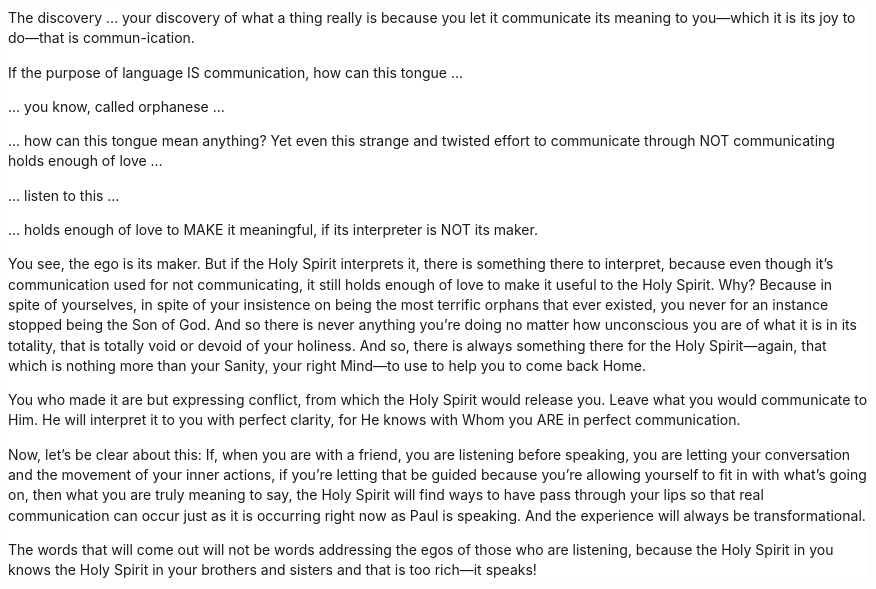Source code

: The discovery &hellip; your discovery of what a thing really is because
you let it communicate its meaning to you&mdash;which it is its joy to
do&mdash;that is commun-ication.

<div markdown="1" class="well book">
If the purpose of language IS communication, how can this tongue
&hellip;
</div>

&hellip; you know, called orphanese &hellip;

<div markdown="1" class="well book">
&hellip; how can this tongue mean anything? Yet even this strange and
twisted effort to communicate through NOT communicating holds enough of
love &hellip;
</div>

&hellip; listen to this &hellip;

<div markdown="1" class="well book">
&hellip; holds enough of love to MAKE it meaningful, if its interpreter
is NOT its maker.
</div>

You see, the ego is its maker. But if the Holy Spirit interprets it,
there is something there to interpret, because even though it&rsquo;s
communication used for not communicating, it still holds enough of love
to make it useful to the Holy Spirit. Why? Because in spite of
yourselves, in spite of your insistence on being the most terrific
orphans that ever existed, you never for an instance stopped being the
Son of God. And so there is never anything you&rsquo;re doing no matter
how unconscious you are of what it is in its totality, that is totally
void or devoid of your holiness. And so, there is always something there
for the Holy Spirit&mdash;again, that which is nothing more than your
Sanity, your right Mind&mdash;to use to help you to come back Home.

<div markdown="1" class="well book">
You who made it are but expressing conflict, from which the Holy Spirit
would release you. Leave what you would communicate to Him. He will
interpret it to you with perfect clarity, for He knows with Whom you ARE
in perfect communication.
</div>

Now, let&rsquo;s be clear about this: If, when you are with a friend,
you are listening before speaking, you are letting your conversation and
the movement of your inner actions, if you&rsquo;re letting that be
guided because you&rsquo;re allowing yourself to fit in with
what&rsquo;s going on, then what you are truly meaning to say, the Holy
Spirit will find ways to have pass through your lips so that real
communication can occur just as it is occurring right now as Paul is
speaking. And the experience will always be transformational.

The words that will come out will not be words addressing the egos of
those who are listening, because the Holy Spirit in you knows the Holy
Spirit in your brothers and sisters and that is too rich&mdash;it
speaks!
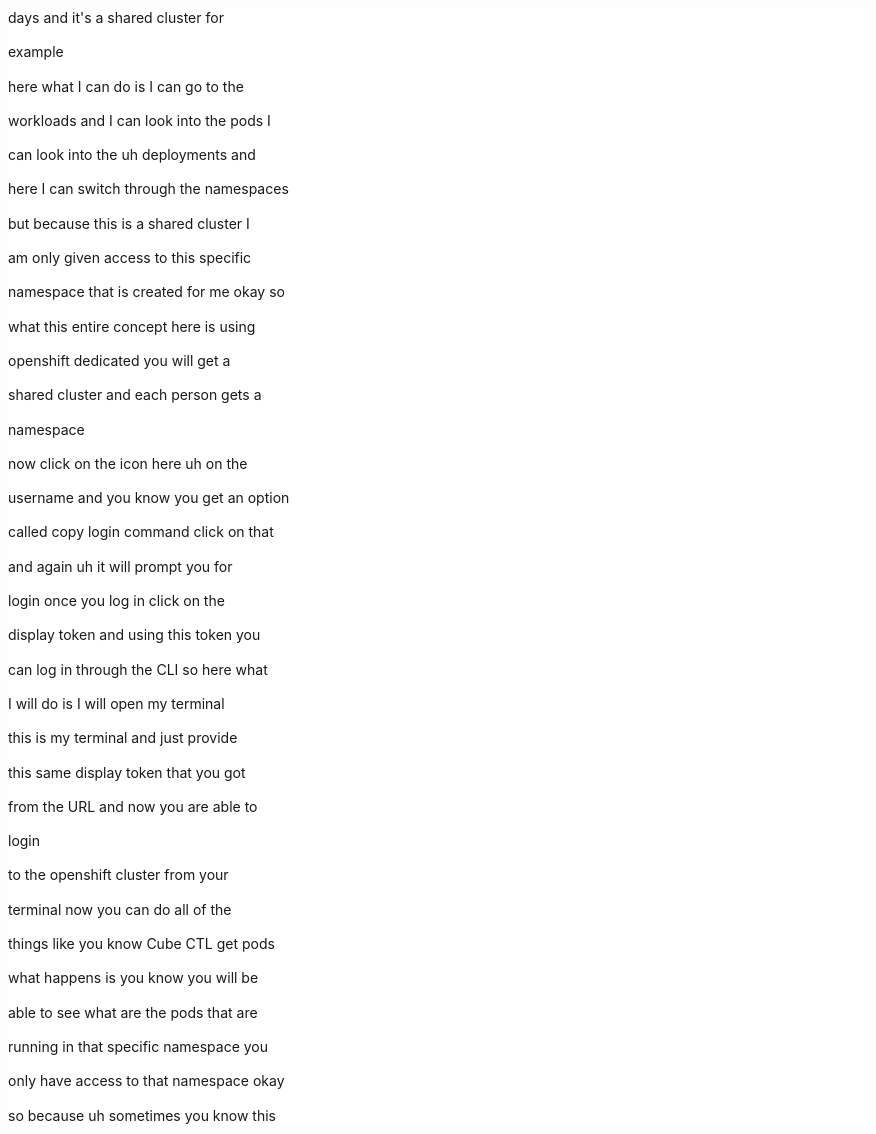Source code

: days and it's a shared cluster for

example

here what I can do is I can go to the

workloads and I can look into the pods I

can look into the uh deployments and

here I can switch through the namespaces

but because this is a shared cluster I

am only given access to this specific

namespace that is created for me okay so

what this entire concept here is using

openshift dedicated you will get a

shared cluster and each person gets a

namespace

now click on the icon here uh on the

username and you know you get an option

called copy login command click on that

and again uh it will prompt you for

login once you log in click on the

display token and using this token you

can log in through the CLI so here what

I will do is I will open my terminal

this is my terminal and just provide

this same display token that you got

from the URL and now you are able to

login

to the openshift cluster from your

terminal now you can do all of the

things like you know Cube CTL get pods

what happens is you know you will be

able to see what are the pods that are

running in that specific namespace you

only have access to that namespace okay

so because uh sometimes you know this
+++
● Exercise details
Give every line of the source text in the entries above as a JSON list of strings, one string per line, with blank lines omitted. Leave the pictures out of the answer.

● Answer box
[
  "Source code",
  ": The discovery &hellip; your discovery of what a thing really is because",
  "you let it communicate its meaning to you&mdash;which it is its joy to",
  "do&mdash;that is commun-ication.",
  "<div markdown=\"1\" class=\"well book\">",
  "If the purpose of language IS communication, how can this tongue",
  "&hellip;",
  "</div>",
  "&hellip; you know, called orphanese &hellip;",
  "<div markdown=\"1\" class=\"well book\">",
  "&hellip; how can this tongue mean anything? Yet even this strange and",
  "twisted effort to communicate through NOT communicating holds enough of",
  "love &hellip;",
  "</div>",
  "&hellip; listen to this &hellip;",
  "<div markdown=\"1\" class=\"well book\">",
  "&hellip; holds enough of love to MAKE it meaningful, if its interpreter",
  "is NOT its maker.",
  "</div>",
  "You see, the ego is its maker. But if the Holy Spirit interprets it,",
  "there is something there to interpret, because even though it&rsquo;s",
  "communication used for not communicating, it still holds enough of love",
  "to make it useful to the Holy Spirit. Why? Because in spite of",
  "yourselves, in spite of your insistence on being the most terrific",
  "orphans that ever existed, you never for an instance stopped being the",
  "Son of God. And so there is never anything you&rsquo;re doing no matter",
  "how unconscious you are of what it is in its totality, that is totally",
  "void or devoid of your holiness. And so, there is always something there",
  "for the Holy Spirit&mdash;again, that which is nothing more than your",
  "Sanity, your right Mind&mdash;to use to help you to come back Home.",
  "<div markdown=\"1\" class=\"well book\">",
  "You who made it are but expressing conflict, from which the Holy Spirit",
  "would release you. Leave what you would communicate to Him. He will",
  "interpret it to you with perfect clarity, for He knows with Whom you ARE",
  "in perfect communication.",
  "</div>",
  "Now, let&rsquo;s be clear about this: If, when you are with a friend,",
  "you are listening before speaking, you are letting your conversation and",
  "the movement of your inner actions, if you&rsquo;re letting that be",
  "guided because you&rsquo;re allowing yourself to fit in with",
  "what&rsquo;s going on, then what you are truly meaning to say, the Holy",
  "Spirit will find ways to have pass through your lips so that real",
  "communication can occur just as it is occurring right now as Paul is",
  "speaking. And the experience will always be transformational.",
  "The words that will come out will not be words addressing the egos of",
  "those who are listening, because the Holy Spirit in you knows the Holy",
  "Spirit in your brothers and sisters and that is too rich&mdash;it",
  "speaks!",
  "Source code",
  ": days and it's a shared cluster for",
  "example",
  "here what I can do is I can go to the",
  "workloads and I can look into the pods I",
  "can look into the uh deployments and",
  "here I can switch through the namespaces",
  "but because this is a shared cluster I",
  "am only given access to this specific",
  "namespace that is created for me okay so",
  "what this entire concept here is using",
  "openshift dedicated you will get a",
  "shared cluster and each person gets a",
  "namespace",
  "now click on the icon here uh on the",
  "username and you know you get an option",
  "called copy login command click on that",
  "and again uh it will prompt you for",
  "login once you log in click on the",
  "display token and using this token you",
  "can log in through the CLI so here what",
  "I will do is I will open my terminal",
  "this is my terminal and just provide",
  "this same display token that you got",
  "from the URL and now you are able to",
  "login",
  "to the openshift cluster from your",
  "terminal now you can do all of the",
  "things like you know Cube CTL get pods",
  "what happens is you know you will be",
  "able to see what are the pods that are",
  "running in that specific namespace you",
  "only have access to that namespace okay",
  "so because uh sometimes you know this"
]